How often do you use your boat? If you are regularly using your boat, the engines will be charging the boat batteries and there isn’t such a big need to use a battery charger.
Most engine gauges indicate the voltage output of your battery and whether it is charging or not.
You can also check to see if the engine is charging the battery by putting your meter on it while the engine runs.
When you do check, you should see somewhere around 14 volts with the engine running. (Sometimes slightly more or less depending on engine RPM’s as well as the age of the engine).
If you advance the throttle just a bit, you should see the voltage steadily climb a little bit towards 14 volts.

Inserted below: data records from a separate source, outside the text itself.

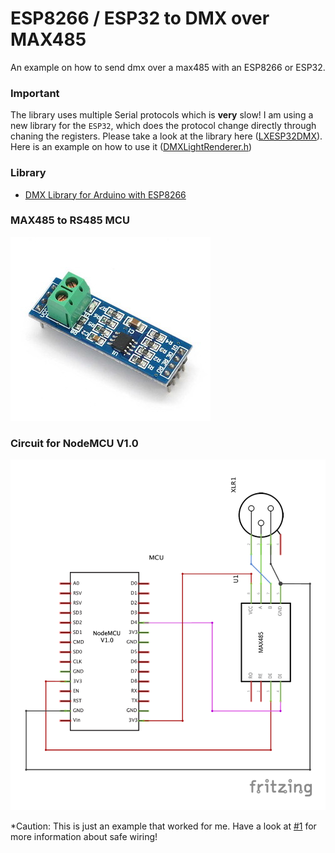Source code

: # ESP8266 / ESP32 to DMX over MAX485
An example on how to send dmx over a max485 with an ESP8266 or ESP32.

### Important
The library uses multiple Serial protocols which is **very** slow! I am using a new library for the `ESP32`, which does the protocol change directly through chaning the registers. Please take a look at the library here ([LXESP32DMX](https://github.com/bildspur/til/tree/master/src/controller/driver/LXESP32DMX)). Here is an example on how to use it ([DMXLightRenderer.h](https://github.com/bildspur/til/blob/master/src/controller/renderer/DMXLightRenderer.h))

### Library
- [DMX Library for Arduino with ESP8266](https://github.com/Rickgg/ESP-Dmx)

### MAX485 to RS485 MCU
[![Max485](documentation/max485.jpg)](https://www.aliexpress.com/item/FREE-SHIPPING-5PCS-LOT-MAX485-module-RS485-module-TTL-turn-RS-485-module-MCU-development-accessories/1738470391.html?spm=2114.search0104.3.57.4be9268aPDQrqa&ws_ab_test=searchweb0_0,searchweb201602_3_10065_10068_204_318_319_10059_10884_10887_100031_10696_450_320_10084_10083_10103_452_10618_535_534_10307_533_532_448_449_10134,searchweb201603_2,ppcSwitch_0&algo_expid=0ea8df45-c2bc-4a0a-afba-c7e46db1f402-8&algo_pvid=0ea8df45-c2bc-4a0a-afba-c7e46db1f402)

### Circuit for NodeMCU V1.0
![Circuit](documentation/ESP8266_DMXController_Prototype_schem.png)

*Caution: This is just an example that worked for me. Have a look at [#1](https://github.com/cansik/esp-dmx-max485/issues/1) for more information about safe wiring!
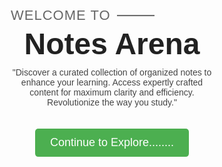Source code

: <html lang="en">
<head>
    <meta charset="UTF-8">
    <meta name="viewport" content="width=device-width, initial-scale=1.0">
    <title>Notes Arena - Organized Productivity</title>
    <link rel="stylesheet" href="styles.css">
    <link href="https://fonts.googleapis.com/css2?family=Poppins:wght@300;700&display=swap" rel="stylesheet">
</head>
<body>
    <main class="container">
        <h2 class="welcome-text">Welcome to <span class="dash"></span></h2>
        <h1 class="brand-name">Notes Arena</h1>
        <p class="tagline">
"Discover a curated collection of organized notes to enhance your learning. Access expertly crafted content for maximum clarity and efficiency. Revolutionize the way you study."</p>
        <a href="#" class="explore-btn" role="button">Continue to Explore........</a>
    </main>
</body>

<style>

/* Reset default styles */
* {
    margin: 0;
    padding: 0;
    box-sizing: border-box;
    font-family: 'Poppins', sans-serif;
}

/* Default background for desktop */
body {
    background: url('desktop-background.png') no-repeat center center/cover;
    height: 100vh;
    display: flex;
    justify-content: center;
    align-items: center;
}

/* Layout: Center-left for desktop, Center for mobile */
.container {
    max-width: 500px;
    padding: 40px;
    color: #222;
}

/* Desktop: Position at center-left */
@media (min-width: 769px) {
    .container {
        text-align: left;
        position: absolute;
        left: 15%;
        top: 50%;
        transform: translateY(-50%);
    }
}

/* Mobile: Align center */
@media (max-width: 768px) {
    body {
        background: url('mobile-background.png') no-repeat center center/cover;
    }
    .container {
        text-align: center;
        margin: auto;
    }
}

/* Tablet: Align center */
@media (min-width: 768px) and (max-width: 1024px) {
    body {
        background: url('tablet-background.png') no-repeat center center/cover;
    }

    .container {
        text-align: center;
        position: relative;
        left: 0;
        top: 50%;
        transform: translateY(-50%);
    }

    .welcome-text {
        font-size: 20px;
    }

    .brand-name {
        font-size: 42px;
    }

    .tagline {
        font-size: 14px;
    }

    .explore-btn {
        font-size: 17px;
        padding: 11px 22px;
    }
}

/* Welcome text */
.welcome-text {
    font-size: 22px;
    font-weight: 300;
    color: #666;
    text-transform: uppercase;
    letter-spacing: 1px;
    display: flex;
    align-items: center;
    gap: 10px;
}

/* Dash appears after "Welcome to" */
.dash {
    display: inline-block;
    width: 60px;
    height: 2px;
    background: #666;
}

/* Title */
.brand-name {
    font-size: 48px;
    font-weight: 700;
    margin-top: 5px;
}

/* Paragraph */
.tagline {
    margin-top: 10px;
    font-size: 14px; /* Reduced size */
    color: #444;
}

/* Button */
.explore-btn {
    display: inline-block;
    margin-top: 20px;
    padding: 12px 24px;
    font-size: 18px;
    background-color: #4CAF50;
    color: white;
    text-decoration: none;
    border-radius: 5px;
    transition: background 0.3s ease, color 0.3s ease;
}

.explore-btn:hover {
    background-color: white;
    color: #4CAF50;
    border: 2px solid #4CAF50;
}

/* Responsive adjustments */
@media (max-width: 768px) {
    .welcome-text {
        font-size: 18px;
    }

    .brand-name {
        font-size: 36px;
    }

    .tagline {
        font-size: 14px; /* Smaller text for tagline */
    }

    .explore-btn {
        font-size: 16px;
        padding: 10px 20px;
    }
}

 </style>   
</html>

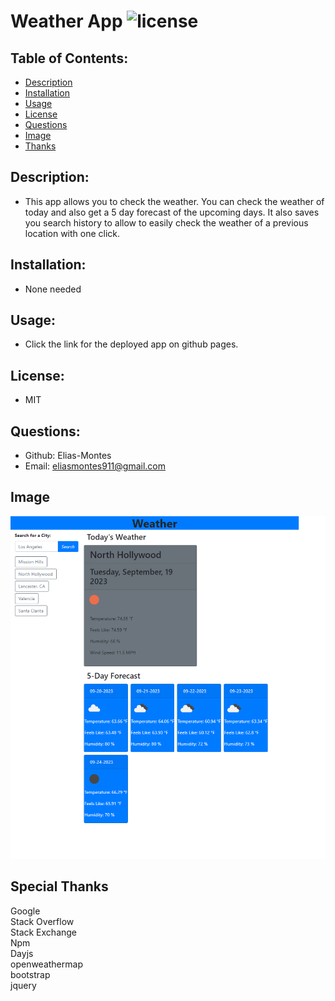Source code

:  # Weather App  ![license](https://img.shields.io/badge/license-MIT-green)

  ## Table of Contents:

  * [Description](#description)
  * [Installation](#installation)
  * [Usage](#usage)
  * [License](#license)
  * [Questions](#questions)
  * [Image](#image)
  * [Thanks](#special-thanks)
  
  ## Description:

  - This app allows you to check the weather. You can check the weather of today and also get a 5 day forecast of the upcoming days. It also saves you search history to allow to easily check the weather of a previous location with one click.

  ## Installation:

  - None needed

  ## Usage:

  - Click the link for the deployed app on github pages.

  ## License:

  - MIT

  ## Questions:

  - Github: Elias-Montes
  - Email: eliasmontes911@gmail.com
  
  ## Image

  ![screenshot of app](./Images/Weather%20App%20img.png)

  ## Special Thanks

  Google\
  Stack Overflow\
  Stack Exchange\
  Npm\
  Dayjs\
  openweathermap\
  bootstrap\
  jquery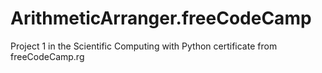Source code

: # ArithmeticArranger.freeCodeCamp
 Project 1 in the Scientific Computing with Python certificate from freeCodeCamp.rg
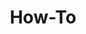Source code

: ---
layout: page
title: How-To
nav: true
nav_order: 6
dropdown: true
children: 
    - title: Waze
      permalink: /waze/
    - title: divider
    - title: Google Map
      permalink: /gmap/
    - title: divider
    - title: Youtube
      permalink: /youtube/
    - title: divider
    - title: Tiktok
      permalink: /tiktok/
    - title: divider
    - title: Karaoke
      permalink: /karaoke/
    - title: divider
    - title: Hotspot
      permalink: /hotspot/         
    - title: divider
    - title: FLAC
      permalink: https://tlplayer.com  
---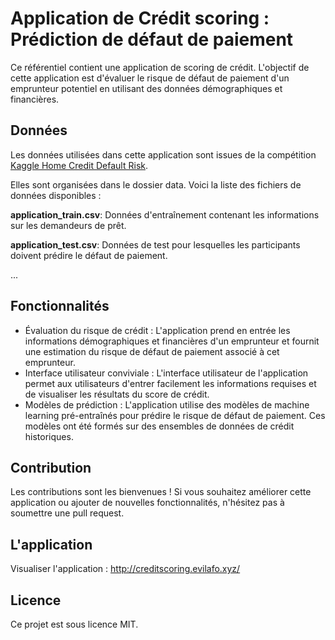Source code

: # Application de Crédit scoring : Prédiction de défaut de paiement

Ce référentiel contient une application de scoring de crédit. L'objectif de cette application est d'évaluer le risque de défaut de paiement d'un emprunteur potentiel en utilisant des données démographiques et financières.

## Données
Les données utilisées dans cette application sont issues de la compétition [Kaggle Home Credit Default Risk](https://www.kaggle.com/competitions/home-credit-default-risk/data/ "Home Credit Defzult Risk"). 

Elles sont organisées dans le dossier data. Voici la liste des fichiers de données disponibles :

**application_train.csv**: Données d'entraînement contenant les informations sur les demandeurs de prêt.

**application_test.csv**: Données de test pour lesquelles les participants doivent prédire le défaut de paiement.

...

## Fonctionnalités
- Évaluation du risque de crédit : L'application prend en entrée les informations démographiques et financières d'un emprunteur et fournit une estimation du risque de défaut de paiement associé à cet emprunteur.
- Interface utilisateur conviviale : L'interface utilisateur de l'application permet aux utilisateurs d'entrer facilement les informations requises et de visualiser les résultats du score de crédit.
- Modèles de prédiction : L'application utilise des modèles de machine learning pré-entraînés pour prédire le risque de défaut de paiement. Ces modèles ont été formés sur des ensembles de données de crédit historiques.

## Contribution
Les contributions sont les bienvenues ! Si vous souhaitez améliorer cette application ou ajouter de nouvelles fonctionnalités, n'hésitez pas à soumettre une pull request.

## L'application
Visualiser l'application : http://creditscoring.evilafo.xyz/
## Licence
Ce projet est sous licence MIT.


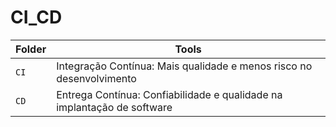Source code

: # CI_CD<br>

|Folder    |Tools|
|-------------|-----------|
|`CI`| Integração Contínua: Mais qualidade e menos risco no desenvolvimento
|`CD`| Entrega Contínua: Confiabilidade e qualidade na implantação de software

To learn all about Outboard Alternators Outboard Charging Systems, read that article that we wrote about them.
What you DON’T want to see is 15 or 12 volts. This means your engine is either overcharging or not charging at all!
Either of these cases will wear out the battery and shorten its lifespan.
Marine Battery Life
By now we’ve covered cleanliness and other battery information. But it’s also important to break down critical information regarding battery terminals.
When it comes to battery terminals, loose or dirty connections can wear out your battery! Along with parts of the engine starting system due to it not receiving the right amount of amperage.
Think of this scenario like breathing through a straw. Yes, you can do it (for a short period of time that is). But if you do it for too long (and with a small enough straw).
You will eventually pass out! With your engine parts, on the other hand, they will eventually just die out, costing you lots of money.
This is why we recommend using something like a CRC battery terminal protectant to help keep the connections free from dirt and corrosion.
Whenever you first start the boat, you can start it using either battery or both. You can even start it twice, checking both batteries one at a time. To make sure they can start the boat individually.
Once the engine is running. Simply turn the switch to the “both” or combined position while being careful not to turn it to the off position while the engine is running.